Alle diciotto e trenta Erika era così tesa che avrebbe potuto arrampicarsi sulle pareti del minuscolo appartamento di Keith con le unghie. Il telefono in borsa finalmente squillò, lo prese subito. Era un SMS da parte di Marsh:
STIAMO SMONTANDO A WATERLOO. NON SI È PRESENTATA. DOBBIAMO PARLARE. TI CHIAMO IO STASERA.
«Che è successo?», chiese Keith fissando preoccupato Erika che si reggeva la testa tra le mani.
«Ha dato buca all’appuntamento…», rispose. «Tu non hai ricevuto nessun messaggio da parte sua, vero? Non ti ha scritto nella chat?».
Keith fece di no con la testa.
«Sicuro?»
«Sì, sono sicuro. Guarda anche tu, sono connesso…».
Erika si sentiva un macigno enorme sullo stomaco. Come se qualcuno le avesse sparato contro una pesantissima palla di cannone. Si asciugò il volto madido di sudore.
«Senti, Keith, dobbiamo spegnere qualche luce qua dentro. C’è un caldo insopportabile…».
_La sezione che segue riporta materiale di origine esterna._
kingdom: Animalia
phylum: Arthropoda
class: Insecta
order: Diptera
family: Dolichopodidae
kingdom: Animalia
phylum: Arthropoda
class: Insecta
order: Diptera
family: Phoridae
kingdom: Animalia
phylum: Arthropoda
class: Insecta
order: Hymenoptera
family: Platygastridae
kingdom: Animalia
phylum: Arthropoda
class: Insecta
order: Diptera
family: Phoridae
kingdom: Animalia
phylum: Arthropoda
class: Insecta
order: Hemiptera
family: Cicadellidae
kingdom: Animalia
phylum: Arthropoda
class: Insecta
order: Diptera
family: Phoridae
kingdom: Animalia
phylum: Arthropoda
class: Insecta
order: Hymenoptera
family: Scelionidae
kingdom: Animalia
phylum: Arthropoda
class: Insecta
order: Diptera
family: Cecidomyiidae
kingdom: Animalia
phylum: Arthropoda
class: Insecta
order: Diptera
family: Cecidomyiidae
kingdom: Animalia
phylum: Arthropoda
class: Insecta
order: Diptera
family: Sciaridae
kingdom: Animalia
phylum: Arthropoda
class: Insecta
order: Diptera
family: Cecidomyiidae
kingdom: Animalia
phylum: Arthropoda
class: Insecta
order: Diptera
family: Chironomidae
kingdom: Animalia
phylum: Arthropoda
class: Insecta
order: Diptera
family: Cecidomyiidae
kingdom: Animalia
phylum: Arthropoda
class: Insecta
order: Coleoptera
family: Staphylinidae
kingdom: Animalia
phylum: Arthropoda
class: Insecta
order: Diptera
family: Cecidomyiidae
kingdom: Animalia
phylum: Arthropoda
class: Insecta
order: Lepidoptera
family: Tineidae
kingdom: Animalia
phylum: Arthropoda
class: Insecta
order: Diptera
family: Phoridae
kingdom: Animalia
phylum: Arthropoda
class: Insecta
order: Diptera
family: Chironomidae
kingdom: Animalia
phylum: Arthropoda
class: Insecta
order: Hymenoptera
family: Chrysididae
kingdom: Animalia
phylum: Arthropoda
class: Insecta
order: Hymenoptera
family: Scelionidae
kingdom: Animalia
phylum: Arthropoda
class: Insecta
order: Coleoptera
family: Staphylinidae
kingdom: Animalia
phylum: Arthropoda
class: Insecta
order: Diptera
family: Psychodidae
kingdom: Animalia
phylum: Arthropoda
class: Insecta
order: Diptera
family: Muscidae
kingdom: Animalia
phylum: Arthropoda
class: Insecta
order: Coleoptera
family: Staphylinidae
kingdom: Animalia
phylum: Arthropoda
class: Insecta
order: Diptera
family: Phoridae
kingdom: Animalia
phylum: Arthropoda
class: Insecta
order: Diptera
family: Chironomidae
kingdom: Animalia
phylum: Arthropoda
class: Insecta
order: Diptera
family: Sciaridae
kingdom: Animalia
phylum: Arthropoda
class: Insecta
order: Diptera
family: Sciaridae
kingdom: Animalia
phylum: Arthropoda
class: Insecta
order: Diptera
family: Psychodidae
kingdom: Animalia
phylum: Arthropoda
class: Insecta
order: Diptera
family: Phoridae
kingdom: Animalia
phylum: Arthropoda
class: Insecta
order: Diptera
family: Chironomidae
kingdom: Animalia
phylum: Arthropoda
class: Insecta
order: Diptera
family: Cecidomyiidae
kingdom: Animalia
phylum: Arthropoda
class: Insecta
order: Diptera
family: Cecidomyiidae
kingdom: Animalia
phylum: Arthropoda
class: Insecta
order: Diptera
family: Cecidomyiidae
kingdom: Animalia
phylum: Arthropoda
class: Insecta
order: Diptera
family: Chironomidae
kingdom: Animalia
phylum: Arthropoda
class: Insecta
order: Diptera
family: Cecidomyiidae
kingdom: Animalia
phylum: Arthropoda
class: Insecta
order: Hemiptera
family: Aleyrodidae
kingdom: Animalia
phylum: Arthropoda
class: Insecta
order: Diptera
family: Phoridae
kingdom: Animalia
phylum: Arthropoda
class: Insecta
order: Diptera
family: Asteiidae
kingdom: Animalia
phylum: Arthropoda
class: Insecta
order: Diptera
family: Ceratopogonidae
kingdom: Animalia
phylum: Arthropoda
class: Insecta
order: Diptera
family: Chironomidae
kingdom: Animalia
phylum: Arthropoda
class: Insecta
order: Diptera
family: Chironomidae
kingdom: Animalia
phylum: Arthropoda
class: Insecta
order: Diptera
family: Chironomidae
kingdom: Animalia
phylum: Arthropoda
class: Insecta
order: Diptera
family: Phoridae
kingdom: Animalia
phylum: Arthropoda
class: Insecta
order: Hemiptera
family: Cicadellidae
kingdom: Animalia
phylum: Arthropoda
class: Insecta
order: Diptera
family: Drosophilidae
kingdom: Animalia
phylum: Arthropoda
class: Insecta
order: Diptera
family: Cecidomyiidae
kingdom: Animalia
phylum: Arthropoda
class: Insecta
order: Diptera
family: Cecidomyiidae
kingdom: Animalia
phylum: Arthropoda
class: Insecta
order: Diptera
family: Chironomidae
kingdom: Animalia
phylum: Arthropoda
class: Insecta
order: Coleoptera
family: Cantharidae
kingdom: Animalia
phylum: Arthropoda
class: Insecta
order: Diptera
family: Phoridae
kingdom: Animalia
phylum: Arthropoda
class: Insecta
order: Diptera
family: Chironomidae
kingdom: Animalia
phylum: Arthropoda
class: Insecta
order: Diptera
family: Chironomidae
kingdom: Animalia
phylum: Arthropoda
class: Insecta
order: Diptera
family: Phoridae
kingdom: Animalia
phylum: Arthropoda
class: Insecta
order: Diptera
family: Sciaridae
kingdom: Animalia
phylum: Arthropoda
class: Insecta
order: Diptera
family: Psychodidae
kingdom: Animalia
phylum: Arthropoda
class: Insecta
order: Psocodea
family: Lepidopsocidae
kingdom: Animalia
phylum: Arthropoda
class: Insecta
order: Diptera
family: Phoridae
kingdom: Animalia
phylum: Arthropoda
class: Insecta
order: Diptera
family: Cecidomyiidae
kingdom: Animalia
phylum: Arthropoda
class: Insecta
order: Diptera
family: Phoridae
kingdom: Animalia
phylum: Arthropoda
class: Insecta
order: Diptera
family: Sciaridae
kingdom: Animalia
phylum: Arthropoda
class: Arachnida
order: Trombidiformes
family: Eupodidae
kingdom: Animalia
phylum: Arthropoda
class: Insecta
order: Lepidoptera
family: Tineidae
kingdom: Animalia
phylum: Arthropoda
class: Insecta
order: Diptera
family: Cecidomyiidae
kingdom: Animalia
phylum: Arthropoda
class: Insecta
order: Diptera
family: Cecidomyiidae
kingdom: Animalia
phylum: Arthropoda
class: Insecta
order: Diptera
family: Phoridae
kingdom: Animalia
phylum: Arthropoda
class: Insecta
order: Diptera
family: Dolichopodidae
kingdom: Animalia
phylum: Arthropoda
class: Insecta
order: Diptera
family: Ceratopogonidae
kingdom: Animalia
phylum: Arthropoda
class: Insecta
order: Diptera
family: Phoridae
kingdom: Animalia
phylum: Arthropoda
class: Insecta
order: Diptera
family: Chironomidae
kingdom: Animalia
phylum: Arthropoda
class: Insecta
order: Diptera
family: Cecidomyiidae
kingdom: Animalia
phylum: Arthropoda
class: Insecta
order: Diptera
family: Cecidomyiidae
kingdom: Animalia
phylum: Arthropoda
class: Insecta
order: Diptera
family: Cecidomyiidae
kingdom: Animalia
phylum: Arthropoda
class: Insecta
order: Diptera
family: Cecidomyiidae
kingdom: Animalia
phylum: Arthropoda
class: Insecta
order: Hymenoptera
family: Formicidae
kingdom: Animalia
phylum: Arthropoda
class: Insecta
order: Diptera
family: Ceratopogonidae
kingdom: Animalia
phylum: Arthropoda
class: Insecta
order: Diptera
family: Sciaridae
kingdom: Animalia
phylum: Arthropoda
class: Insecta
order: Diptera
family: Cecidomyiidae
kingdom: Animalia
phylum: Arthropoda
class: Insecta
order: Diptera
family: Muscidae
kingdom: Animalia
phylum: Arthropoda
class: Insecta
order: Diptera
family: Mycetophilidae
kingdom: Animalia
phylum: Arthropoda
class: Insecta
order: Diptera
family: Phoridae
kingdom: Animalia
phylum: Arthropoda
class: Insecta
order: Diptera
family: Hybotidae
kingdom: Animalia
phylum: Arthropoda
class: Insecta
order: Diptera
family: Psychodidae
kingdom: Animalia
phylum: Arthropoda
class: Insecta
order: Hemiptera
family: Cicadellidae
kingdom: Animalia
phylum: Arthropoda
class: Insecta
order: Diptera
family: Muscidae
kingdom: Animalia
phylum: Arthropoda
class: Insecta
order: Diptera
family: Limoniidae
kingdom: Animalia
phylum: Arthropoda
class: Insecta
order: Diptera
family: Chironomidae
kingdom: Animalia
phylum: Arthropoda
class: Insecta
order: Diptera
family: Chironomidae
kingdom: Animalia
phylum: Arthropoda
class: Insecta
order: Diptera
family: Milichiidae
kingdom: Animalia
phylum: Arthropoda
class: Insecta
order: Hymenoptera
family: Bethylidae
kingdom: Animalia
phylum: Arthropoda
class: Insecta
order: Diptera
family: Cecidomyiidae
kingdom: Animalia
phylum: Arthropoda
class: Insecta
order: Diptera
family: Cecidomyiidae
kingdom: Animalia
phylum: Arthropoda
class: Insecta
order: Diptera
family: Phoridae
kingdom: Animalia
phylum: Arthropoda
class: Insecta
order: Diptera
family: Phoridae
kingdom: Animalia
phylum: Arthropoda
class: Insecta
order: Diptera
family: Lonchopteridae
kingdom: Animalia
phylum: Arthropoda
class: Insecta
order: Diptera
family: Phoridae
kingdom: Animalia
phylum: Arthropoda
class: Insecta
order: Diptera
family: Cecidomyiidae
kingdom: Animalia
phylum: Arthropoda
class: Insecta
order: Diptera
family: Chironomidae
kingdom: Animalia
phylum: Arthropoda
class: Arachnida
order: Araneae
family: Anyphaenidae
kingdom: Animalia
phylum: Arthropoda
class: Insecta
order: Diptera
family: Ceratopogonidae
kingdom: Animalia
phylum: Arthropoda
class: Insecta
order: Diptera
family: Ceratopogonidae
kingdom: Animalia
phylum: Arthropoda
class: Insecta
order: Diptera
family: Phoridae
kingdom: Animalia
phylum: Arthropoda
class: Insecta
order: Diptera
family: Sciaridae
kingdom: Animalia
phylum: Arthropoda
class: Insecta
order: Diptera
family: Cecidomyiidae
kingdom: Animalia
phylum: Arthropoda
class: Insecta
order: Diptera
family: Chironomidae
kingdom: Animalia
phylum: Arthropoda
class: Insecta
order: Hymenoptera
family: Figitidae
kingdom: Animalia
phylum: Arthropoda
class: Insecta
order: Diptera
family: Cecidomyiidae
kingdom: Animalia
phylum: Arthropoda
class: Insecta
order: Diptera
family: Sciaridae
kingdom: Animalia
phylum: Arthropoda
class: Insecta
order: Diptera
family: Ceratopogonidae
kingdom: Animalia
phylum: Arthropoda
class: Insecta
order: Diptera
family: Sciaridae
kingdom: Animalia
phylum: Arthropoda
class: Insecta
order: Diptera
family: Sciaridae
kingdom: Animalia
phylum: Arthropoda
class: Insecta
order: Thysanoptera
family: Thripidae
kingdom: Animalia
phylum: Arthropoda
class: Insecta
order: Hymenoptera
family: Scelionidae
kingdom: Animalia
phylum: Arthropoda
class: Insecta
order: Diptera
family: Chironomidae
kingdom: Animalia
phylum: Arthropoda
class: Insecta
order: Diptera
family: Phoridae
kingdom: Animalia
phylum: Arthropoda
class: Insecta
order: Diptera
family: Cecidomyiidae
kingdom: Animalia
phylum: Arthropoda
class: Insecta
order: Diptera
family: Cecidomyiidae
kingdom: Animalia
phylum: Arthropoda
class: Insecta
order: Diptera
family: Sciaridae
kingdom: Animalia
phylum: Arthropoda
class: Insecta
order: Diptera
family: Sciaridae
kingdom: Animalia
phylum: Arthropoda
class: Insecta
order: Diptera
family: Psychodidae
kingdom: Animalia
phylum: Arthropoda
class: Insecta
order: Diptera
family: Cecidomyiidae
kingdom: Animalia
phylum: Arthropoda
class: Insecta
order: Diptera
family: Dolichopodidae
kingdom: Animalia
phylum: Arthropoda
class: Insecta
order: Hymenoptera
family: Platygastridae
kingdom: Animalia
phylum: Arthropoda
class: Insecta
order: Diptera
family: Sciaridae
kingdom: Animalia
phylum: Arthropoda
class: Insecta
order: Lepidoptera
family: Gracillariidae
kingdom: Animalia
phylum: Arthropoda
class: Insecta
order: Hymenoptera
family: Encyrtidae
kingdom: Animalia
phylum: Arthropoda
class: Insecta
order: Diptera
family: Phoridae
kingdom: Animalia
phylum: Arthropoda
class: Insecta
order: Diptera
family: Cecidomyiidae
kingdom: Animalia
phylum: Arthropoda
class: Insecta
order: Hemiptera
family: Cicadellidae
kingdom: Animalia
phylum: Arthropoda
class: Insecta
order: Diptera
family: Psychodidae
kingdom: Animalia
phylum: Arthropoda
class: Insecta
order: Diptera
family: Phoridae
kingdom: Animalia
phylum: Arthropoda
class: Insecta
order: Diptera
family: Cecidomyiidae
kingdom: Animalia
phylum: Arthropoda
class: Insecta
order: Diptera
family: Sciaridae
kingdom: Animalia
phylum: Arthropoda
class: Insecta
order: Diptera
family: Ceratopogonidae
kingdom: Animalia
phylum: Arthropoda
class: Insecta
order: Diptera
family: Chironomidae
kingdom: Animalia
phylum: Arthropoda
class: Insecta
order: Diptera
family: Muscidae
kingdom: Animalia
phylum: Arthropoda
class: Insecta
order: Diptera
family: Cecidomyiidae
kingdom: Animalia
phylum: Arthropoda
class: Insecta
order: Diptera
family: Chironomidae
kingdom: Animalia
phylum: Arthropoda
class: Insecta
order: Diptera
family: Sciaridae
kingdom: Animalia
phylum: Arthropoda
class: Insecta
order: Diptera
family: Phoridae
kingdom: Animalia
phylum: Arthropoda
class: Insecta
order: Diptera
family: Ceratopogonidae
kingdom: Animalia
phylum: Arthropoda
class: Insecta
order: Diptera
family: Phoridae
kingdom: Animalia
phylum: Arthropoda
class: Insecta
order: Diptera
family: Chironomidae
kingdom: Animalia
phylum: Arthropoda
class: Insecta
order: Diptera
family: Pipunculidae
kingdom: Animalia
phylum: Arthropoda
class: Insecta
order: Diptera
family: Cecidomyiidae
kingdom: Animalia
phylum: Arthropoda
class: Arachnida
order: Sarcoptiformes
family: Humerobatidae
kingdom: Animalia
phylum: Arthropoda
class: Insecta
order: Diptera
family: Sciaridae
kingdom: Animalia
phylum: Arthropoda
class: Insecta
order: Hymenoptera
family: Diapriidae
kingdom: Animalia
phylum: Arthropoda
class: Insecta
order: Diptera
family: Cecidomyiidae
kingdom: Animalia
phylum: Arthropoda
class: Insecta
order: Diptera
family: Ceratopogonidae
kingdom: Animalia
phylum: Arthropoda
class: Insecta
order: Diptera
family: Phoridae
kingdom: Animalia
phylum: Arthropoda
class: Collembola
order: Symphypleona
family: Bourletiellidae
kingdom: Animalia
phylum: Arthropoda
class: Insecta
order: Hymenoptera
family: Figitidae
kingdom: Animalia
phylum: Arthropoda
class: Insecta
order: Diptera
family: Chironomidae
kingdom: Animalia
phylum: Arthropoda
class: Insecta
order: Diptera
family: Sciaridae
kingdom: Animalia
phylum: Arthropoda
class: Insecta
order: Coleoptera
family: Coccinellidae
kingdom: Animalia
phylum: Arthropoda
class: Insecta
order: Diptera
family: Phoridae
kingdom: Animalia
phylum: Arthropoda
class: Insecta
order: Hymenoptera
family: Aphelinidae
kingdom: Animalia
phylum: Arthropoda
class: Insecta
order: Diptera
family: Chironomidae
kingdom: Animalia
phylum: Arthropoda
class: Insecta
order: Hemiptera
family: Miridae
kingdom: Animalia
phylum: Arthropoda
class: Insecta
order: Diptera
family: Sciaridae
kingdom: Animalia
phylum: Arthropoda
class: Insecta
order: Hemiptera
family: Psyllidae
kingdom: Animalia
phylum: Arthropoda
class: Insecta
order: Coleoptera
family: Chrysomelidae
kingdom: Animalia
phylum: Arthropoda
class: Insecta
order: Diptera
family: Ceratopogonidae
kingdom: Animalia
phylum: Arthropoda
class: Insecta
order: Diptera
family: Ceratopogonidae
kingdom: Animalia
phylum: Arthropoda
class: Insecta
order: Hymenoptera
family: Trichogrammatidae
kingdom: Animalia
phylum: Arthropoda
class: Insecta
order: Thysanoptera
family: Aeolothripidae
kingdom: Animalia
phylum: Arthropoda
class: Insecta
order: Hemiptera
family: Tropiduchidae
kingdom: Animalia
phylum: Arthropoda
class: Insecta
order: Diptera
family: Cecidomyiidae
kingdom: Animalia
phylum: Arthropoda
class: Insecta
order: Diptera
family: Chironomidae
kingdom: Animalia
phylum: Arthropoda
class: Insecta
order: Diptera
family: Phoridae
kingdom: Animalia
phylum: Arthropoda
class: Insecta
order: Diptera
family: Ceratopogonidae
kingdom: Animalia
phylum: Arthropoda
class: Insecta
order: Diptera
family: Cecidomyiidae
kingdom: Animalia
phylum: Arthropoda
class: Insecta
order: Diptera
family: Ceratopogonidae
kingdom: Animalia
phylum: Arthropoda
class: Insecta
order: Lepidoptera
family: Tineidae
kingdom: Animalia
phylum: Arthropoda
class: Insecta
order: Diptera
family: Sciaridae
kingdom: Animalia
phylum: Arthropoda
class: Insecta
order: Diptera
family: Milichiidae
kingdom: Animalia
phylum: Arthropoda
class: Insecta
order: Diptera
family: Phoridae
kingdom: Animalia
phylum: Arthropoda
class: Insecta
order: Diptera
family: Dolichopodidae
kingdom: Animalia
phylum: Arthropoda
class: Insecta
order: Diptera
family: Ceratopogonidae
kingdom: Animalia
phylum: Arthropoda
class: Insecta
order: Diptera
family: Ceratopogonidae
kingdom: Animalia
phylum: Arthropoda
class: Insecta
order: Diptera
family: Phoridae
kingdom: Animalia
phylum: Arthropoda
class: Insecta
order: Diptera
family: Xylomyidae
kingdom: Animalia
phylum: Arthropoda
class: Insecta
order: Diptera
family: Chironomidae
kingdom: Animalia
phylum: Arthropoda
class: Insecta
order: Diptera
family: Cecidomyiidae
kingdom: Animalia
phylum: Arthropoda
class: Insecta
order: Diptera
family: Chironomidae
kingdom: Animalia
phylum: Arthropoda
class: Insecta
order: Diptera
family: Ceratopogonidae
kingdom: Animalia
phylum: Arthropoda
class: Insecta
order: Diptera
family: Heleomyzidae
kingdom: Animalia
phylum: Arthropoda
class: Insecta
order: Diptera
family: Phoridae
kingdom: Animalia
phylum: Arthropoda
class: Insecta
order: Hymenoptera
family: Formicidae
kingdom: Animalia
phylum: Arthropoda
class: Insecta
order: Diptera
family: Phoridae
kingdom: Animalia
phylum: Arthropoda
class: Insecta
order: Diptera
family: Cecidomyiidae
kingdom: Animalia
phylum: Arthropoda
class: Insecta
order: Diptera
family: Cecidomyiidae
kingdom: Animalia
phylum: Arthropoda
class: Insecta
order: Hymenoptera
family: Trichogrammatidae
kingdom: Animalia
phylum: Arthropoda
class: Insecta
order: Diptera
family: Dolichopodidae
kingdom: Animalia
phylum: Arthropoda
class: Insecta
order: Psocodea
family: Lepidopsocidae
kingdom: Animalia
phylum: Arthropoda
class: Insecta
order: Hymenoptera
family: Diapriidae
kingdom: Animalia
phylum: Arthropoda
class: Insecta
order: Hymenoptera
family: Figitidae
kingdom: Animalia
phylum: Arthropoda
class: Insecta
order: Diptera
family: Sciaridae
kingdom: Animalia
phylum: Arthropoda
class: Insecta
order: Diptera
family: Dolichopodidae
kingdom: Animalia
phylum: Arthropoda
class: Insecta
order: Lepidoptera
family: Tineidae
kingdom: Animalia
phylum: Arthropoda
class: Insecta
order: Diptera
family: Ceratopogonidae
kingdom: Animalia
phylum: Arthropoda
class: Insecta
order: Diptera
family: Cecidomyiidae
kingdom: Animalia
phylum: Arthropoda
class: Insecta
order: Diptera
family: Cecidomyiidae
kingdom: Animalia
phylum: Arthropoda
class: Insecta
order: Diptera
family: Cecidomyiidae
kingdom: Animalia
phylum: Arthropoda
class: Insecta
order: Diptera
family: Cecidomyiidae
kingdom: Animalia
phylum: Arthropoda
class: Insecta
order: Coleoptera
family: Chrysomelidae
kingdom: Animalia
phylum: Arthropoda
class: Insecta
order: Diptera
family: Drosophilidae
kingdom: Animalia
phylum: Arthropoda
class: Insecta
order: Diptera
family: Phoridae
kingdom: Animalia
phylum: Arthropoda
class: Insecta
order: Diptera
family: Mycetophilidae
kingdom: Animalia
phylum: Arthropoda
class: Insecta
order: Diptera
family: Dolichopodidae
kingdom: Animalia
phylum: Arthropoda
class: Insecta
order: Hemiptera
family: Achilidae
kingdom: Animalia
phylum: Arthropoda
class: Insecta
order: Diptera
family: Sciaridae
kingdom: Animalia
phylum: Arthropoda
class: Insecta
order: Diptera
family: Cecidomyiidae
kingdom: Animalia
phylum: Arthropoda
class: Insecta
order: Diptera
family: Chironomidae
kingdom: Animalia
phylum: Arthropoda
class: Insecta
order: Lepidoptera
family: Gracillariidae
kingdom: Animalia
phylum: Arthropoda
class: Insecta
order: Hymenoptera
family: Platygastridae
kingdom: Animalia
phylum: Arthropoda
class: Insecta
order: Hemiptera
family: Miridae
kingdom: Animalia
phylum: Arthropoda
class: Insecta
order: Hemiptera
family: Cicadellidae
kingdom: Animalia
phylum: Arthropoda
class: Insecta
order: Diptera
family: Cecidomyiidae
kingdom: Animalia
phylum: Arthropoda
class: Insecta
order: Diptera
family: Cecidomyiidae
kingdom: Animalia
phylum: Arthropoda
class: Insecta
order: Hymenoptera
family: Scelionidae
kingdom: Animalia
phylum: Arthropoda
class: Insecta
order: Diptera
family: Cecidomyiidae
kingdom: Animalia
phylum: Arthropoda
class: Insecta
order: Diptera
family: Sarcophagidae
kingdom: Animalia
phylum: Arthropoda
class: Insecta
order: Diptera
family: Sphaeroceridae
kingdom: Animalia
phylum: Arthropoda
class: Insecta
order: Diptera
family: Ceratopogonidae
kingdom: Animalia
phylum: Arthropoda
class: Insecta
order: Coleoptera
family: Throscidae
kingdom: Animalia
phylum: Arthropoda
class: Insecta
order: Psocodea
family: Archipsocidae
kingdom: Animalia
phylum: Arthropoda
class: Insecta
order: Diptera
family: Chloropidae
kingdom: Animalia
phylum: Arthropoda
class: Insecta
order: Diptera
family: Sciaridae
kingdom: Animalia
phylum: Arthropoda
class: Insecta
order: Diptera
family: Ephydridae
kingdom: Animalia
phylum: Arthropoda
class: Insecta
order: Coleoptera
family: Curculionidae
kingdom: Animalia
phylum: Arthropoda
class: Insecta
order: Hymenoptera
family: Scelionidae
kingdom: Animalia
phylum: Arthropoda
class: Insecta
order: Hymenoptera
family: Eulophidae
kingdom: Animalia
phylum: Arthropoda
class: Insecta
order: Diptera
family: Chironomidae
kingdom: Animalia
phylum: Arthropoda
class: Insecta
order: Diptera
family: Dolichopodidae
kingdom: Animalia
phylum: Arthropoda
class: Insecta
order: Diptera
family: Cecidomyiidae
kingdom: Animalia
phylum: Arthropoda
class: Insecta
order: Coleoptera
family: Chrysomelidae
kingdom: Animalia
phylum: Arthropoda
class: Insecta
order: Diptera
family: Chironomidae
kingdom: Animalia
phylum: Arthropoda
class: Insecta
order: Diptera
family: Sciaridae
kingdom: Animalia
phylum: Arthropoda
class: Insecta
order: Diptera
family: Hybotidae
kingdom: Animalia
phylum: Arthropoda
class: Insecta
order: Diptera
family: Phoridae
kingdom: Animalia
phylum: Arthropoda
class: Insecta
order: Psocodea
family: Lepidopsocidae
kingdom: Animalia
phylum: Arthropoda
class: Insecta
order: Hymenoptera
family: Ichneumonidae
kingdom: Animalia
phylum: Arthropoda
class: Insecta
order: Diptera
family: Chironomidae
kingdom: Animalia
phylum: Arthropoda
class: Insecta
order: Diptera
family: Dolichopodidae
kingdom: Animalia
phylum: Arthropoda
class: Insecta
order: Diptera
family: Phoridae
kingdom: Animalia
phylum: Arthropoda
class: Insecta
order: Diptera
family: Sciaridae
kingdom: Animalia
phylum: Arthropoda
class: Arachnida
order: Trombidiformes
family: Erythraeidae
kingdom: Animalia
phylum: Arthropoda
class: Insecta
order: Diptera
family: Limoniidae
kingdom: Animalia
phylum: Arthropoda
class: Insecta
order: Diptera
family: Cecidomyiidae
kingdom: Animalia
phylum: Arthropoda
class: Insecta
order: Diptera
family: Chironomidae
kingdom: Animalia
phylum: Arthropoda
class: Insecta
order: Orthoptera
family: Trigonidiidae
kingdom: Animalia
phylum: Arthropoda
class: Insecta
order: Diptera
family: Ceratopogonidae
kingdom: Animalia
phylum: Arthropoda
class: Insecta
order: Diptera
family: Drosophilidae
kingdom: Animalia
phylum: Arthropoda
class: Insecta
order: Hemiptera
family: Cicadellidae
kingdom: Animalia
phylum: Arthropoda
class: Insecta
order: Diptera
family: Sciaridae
«No! Mi dispiace, ma no. Te l’ho già detto, non mi piace il buio…».
Erika fissò l’orologio. Si sentiva completamente devastata.
«Che succede ora?», domandò Keith.
«Devo aspettare la chiamata del mio superiore… Stasera…».
«E a me? Cosa accadrà a me?»
«Uhm, non lo so. Ma manterrò la mia promessa». Erika fissò Keith, costretto su quell’enorme sedia a rotelle. Lo aveva appena aiutato a cambiare la bombola dell’ossigeno.
Aveva preso una decisione. «Devo uscire per un’oretta, più o meno… Posso lasciarti qui da solo? Ricorda che hai ancora il computer sotto controllo. Posso fidarmi? Non proverai a scappare, vero?»
«Tu che dici?», rispose Keith.
«Va bene. Allora, questo è il mio numero di telefono», disse scarabocchiando le cifre su un pezzettino di carta. «Vado a prendere un po’ d’aria… Vuoi che ti porti qualcosa? Che ne so, delle patatine?».
Keith s’illuminò in viso.
«Salsiccia, patatine e purè di piselli, per favore. Il ristorante di fronte al porto è il migliore. La mia infermiera va sempre lì».
Erika uscì al fresco del lungomare. Il sole affondava fra le onde, cedendo il passo a una brezza leggera che si alzava dalla spiaggia. Rilesse il messaggio di Marsh e provò a telefonargli. La chiamata venne rifiutata e deviata verso la segreteria telefonica.
«Merda», mormorò. Raggiunse un bar che aveva visto poco più giù. Le finestre erano spalancate e dentro era pieno di uomini chiassosi rossi in faccia e di donne ubriache. L’impianto stereo sparava a tutto volume la Macarena, mentre Erika si faceva strada a fatica verso il bancone e ordinava un bicchiere di vino. La barista era veloce e la servì alla svelta, sbattendo il calice sul piano.
«Posso portarmi il bicchiere in spiaggia?», chiese Erika. La ragazza non rispose, ma si limitò ad alzare gli occhi al cielo e a travasare il vino in un grosso bicchiere di plastica.
«Potrei avere anche del ghiaccio?», aggiunse Erika.
Prese il bicchiere, comprò un altro pacchetto di sigarette alla macchinetta e raggiunse la spiaggia. La marea si era ritirata, si sedette sul bagnasciuga, con lo sguardo rivolto alla distesa di sabbia bagnata. Proprio mentre si accendeva la sigaretta, il telefono cominciò a squillare. Appoggiò il bicchiere sulla sabbia e rispose alla svelta. Spalancò gli occhi appena sentì la voce.